Auch Vereine haben in der Vergangenheit Gelder für Infrastrukturmaßnahmen zugesagt bekommen. Die SPD und Jusos sind nun in Sorge, dass nicht alle Zusagen eingehalten werden können. Der SPD-Vorsitzende Wilfried Bohn:

„Es besteht ein Unterschied, ob es einen rechtsgültigen Bescheid mit einer Fördersumme gibt oder lediglich die Genehmigung eines vorzeitigen Maßnahmenbeginns ausgesprochen wurde, allerdings ohne konkrete Finanzierungszusage. Damit keinem Homburger Sportverein Nachteile entstehen, ersuchen wir die Vereine das zu überprüfen und sich bei Fragen mit dem Sportamt im Rathaus in Verbindung zu setzen.“

An die Entscheidungen der Sportplanungskommission seien auch die Zuschüsse der Stadt Homburg zu den Baumaßnahmen gekoppelt.
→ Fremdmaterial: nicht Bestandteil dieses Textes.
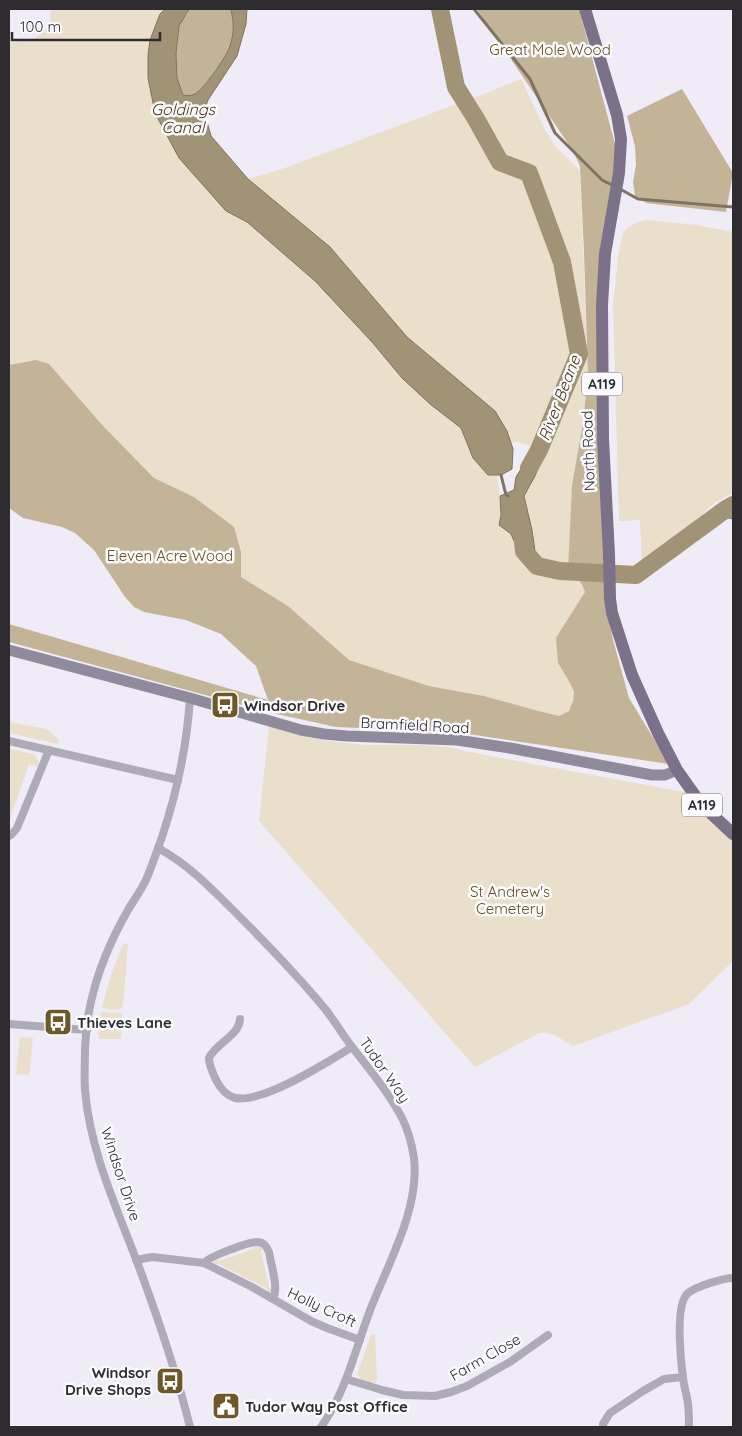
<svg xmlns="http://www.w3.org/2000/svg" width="742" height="1436" font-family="Quicksand,sans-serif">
	<rect width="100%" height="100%" fill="#efebf7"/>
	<g fill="#eadfca">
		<path d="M51,9h114l-5,5 66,197 21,11 68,59 57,61 30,36 28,26 31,24 12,30 15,17h9c2,17 5,33 2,50l12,9 11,25 16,13 10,2 28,1 6,8 3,9 -27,71c12,18 21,26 11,48l-10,5 -24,-6 -51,-14 -55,-10 -80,-26 -61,-54 -47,-29v-25l-47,-55 -40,-19 -50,-51 -55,-63 -13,-4 -27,5v-322l25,-4 12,-9 4,-5z"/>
		<polygon points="521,79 545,130 556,147 580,171 588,374 583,423 572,485 569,567 550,563 536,558 532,530 524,496 535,476 561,405 580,363 581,351 580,329 564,253 539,183 534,173 529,168 509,162 503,159 497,151 469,100"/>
		<polygon points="462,103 491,160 497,165 524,177 529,186 553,246 572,337 572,355 569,367 536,445 534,448 519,442 511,442 507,431 495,411 407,337 330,247 248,179 288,167 451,106"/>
		<polygon points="647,220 697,225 733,232 733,493 714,503 701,516 651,560 642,566 640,520 619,521 613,307 618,257 623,233 628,227 638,222"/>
		<polygon points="9,722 47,729 59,740 58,744 9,733"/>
		<path d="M269,726l46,13 20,3 31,3h53l27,2 44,9 194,36 49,49v120l-44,43 -116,42c-11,-6 -21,-15 -34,-13l-64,34 -216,-246z"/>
		<path d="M9,749l25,5c4,4 5,8 4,13l-9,-3 -20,58z"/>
		<path d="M124,943l4,1 -5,62 -4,4 -12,-1 -5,-2c6,-23 12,-43 22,-64z"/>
		<polygon points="101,1012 122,1013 121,1039 99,1039 98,1033"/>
		<polygon points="20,1037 33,1038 29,1075 16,1074"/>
		<polygon points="257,1245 261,1247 262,1249 261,1252 269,1287 272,1290 269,1293 268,1293 266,1288 219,1264 216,1265 213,1262 216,1260 219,1261 254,1249"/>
		<path d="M375,1334l2,45 -2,4c-7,-1 -15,-2 -18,-9l14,-39z"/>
	</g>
	<g fill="#c3b497">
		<path d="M189,9h41l1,1c3,12 3,23 -1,36 -3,10 -26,43 -35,48 -4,2 -8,2 -12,1l-6,-17 -1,-25 3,-27z"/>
		<path d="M477,9h102l36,135 2,22 -16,88 3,333 9,53 16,58 40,66 -214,-32 -119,-5 -64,-14 -263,-71v-18l259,76 -12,-34 -35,-32 -35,-14 -42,-8 -10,-5 -9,-10 -31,-47 -19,-17 -13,-6 -39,-9 -14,-10v-143l27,-5 13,4 55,63 50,51 40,19 40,30 7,25v25l47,29 61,54 80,26 55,10 51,14 24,6 10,-5 4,-10 1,-9 -4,-9 -12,-20 -2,-25 29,-46c-3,-10 -8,-16 -17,-21l4,-86 11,-62 5,-49 -4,-122 -4,-86 -7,-15z"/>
		<polygon points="682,89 733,173 726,212 646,203 635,196 633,182 636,165 635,146 627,116"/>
	</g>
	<g fill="#a19376" stroke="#7e7461">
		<path d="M165,9h24l-10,17 -3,27 1,25 6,17c4,1 8,1 12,-1 9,-5 32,-38 35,-48 4,-13 4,-23 1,-36l-1,-1h17l-1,15 -9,32 -29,44 -4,11 7,25 37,43 82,68 77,90 88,74 12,20 6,18 -1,20 -11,6h-13l-15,-17 -12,-30 -31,-24 -28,-26 -30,-36 -57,-61 -68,-59 -21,-11 -47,-53 -24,-45 -7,-35v-23l2,-15 10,-26z"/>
		<polygon points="547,447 535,476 524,496 532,530 536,558 529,564 522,559 511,534 499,525 501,515 500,496 514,490 516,477 534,448"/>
		<polygon points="733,499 733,519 724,517 721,505"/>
	</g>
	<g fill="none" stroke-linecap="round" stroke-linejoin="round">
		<g stroke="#7e7461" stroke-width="3">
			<polyline points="474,9 530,79 555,133 602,180 614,186"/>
			<polyline points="620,189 638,199 733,207"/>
			<polyline points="501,475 506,495 508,496"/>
		</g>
		<g stroke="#a19376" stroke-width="18">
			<polyline points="440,9 456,87 476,119 500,162 529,173 562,262 579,354 539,450 529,468"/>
			<polyline points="523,541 524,551 537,566 560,571 636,575 726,509 733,505"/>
		</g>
		<g stroke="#afaab8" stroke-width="8">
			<polyline points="9,741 178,780"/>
			<polyline points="9,836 11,835 17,828 49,750"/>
			<path d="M158,848c30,16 54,41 78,65 31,31 62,63 90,97 9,12 17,25 26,37 18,23 37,46 50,71 6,12 10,27 12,40 6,52 -27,107 -45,155 -14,38 -24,81 -48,114"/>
			<path d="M240,1019c-1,17 -24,24 -31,39 0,8 4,15 7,22 4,8 9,15 19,18 27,6 93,-36 117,-51"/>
			<polyline points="9,1024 87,1030"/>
			<polyline points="136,1260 152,1257 204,1263 252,1287 311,1321 327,1328 360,1340"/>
			<path d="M204,1263c4,-6 46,-22 54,-21 6,0 9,5 11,10 2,13 10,36 4,47"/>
			<polyline points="346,1379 382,1390 403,1395 435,1396 451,1392 467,1386 510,1362 548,1335"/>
			<path d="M190,1427c-14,-57 -33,-112 -54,-168 -21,-55 -46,-109 -51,-169 -1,-14 0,-28 0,-42 1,-15 2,-31 6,-46 7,-32 21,-64 37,-92 6,-10 13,-20 18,-30 6,-14 11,-29 16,-43 15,-45 25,-92 28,-139"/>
			<polyline points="603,1427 603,1424 610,1413 643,1391 664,1379 683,1377"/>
			<path d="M689,1427c0,-7 0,-15 -1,-23 -1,-9 -4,-17 -5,-26 -2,-17 -8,-71 4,-84 7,-7 36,-16 46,-16"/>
		</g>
		<polyline stroke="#908a9d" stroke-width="11" points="9,650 190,698 301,730 324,734 347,736 457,740 510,748 652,775 665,775 677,770"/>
		<polyline stroke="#7b728a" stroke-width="12" points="585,9 617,115 621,139 619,173 605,254 602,305 603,439 609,554 610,599 612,613 632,675 658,733 677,770 701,804 733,834"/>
	</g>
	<defs>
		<symbol id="bus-square" viewBox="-11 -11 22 22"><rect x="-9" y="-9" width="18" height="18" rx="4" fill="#6f5828" stroke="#fbfaff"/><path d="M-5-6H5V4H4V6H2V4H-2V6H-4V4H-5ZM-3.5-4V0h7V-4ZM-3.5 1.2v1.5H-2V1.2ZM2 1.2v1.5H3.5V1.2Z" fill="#fff"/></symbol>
		<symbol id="civic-square" viewBox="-11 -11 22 22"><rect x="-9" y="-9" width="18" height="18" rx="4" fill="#6f5828" stroke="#fbfaff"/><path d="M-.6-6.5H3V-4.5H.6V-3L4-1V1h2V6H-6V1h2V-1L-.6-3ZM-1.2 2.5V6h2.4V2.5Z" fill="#fff"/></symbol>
	</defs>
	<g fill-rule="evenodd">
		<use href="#bus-square" x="209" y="689" width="32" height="32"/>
		<use href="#bus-square" x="42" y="1006" width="32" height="32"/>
		<use href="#bus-square" x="154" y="1365" width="32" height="32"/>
		<use href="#civic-square" x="210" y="1390" width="32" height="32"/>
	</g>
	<g text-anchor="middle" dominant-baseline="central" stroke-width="5" stroke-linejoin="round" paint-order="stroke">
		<g fill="#fbfaff" stroke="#6c6a6f" stroke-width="1">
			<rect x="582" y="372.5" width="40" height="23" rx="4"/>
			<rect x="682" y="793.5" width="40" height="23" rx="4"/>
		</g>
		<g font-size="14" font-weight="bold" fill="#2e2c31">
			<text x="602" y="384">A119</text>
			<text x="702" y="805">A119</text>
		</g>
		<g font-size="15" fill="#68501f" stroke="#fbfaff">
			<text x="550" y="49">Great Mole Wood</text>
			<text x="170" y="555">Eleven Acre Wood</text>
			<text x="510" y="891">St Andrew's<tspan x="510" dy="17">Cemetery</tspan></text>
		</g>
		<g font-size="15" fill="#2e2c31" stroke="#fbfaff">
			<text transform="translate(588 451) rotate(-92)">North Road</text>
			<text transform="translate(415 725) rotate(3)">Bramfield Road</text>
			<text transform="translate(385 1070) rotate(55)">Tudor Way</text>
			<text transform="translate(121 1174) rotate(72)">Windsor Drive</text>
			<text transform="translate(322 1307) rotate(25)">Holly Croft</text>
			<text transform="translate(485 1357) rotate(-30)">Farm Close</text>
		</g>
		<g font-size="15" font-weight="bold" fill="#2e2c31" stroke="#fbfaff" text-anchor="start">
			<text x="244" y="705">Windsor Drive</text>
			<text x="77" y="1022">Thieves Lane</text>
			<text x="151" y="1372" text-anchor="end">Windsor<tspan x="151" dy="17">Drive Shops</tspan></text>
			<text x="245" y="1406">Tudor Way Post Office</text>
		</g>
		<g font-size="16" font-style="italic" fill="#473610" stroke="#fbfaff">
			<text x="183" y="109">Goldings<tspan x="183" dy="18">Canal</tspan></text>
			<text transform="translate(559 398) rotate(-69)">River Beane</text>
		</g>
	</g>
	<rect width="742" height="1436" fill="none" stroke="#2e2c31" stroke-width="20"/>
	<path d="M12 32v8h148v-8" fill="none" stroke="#2e2c31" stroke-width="2.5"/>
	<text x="20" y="32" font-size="15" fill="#2e2c31" stroke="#fbfaff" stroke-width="4" paint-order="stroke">100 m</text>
</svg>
Bohn weiter: „Wir wollen alles dafür tun, dass den Vereinen kein Schaden aus einer Situation erwächst, die sie nicht zu verantworten haben“.

Auch die Jusos fordern nach bekanntwerden des millionenschweren Defizit beim saarländischen Landessportverband die Folgen für die Homburger Vereine zu klären. Die Finanzlücke des LSVS werden immer größer, nun fehlen vier Millionen Euro.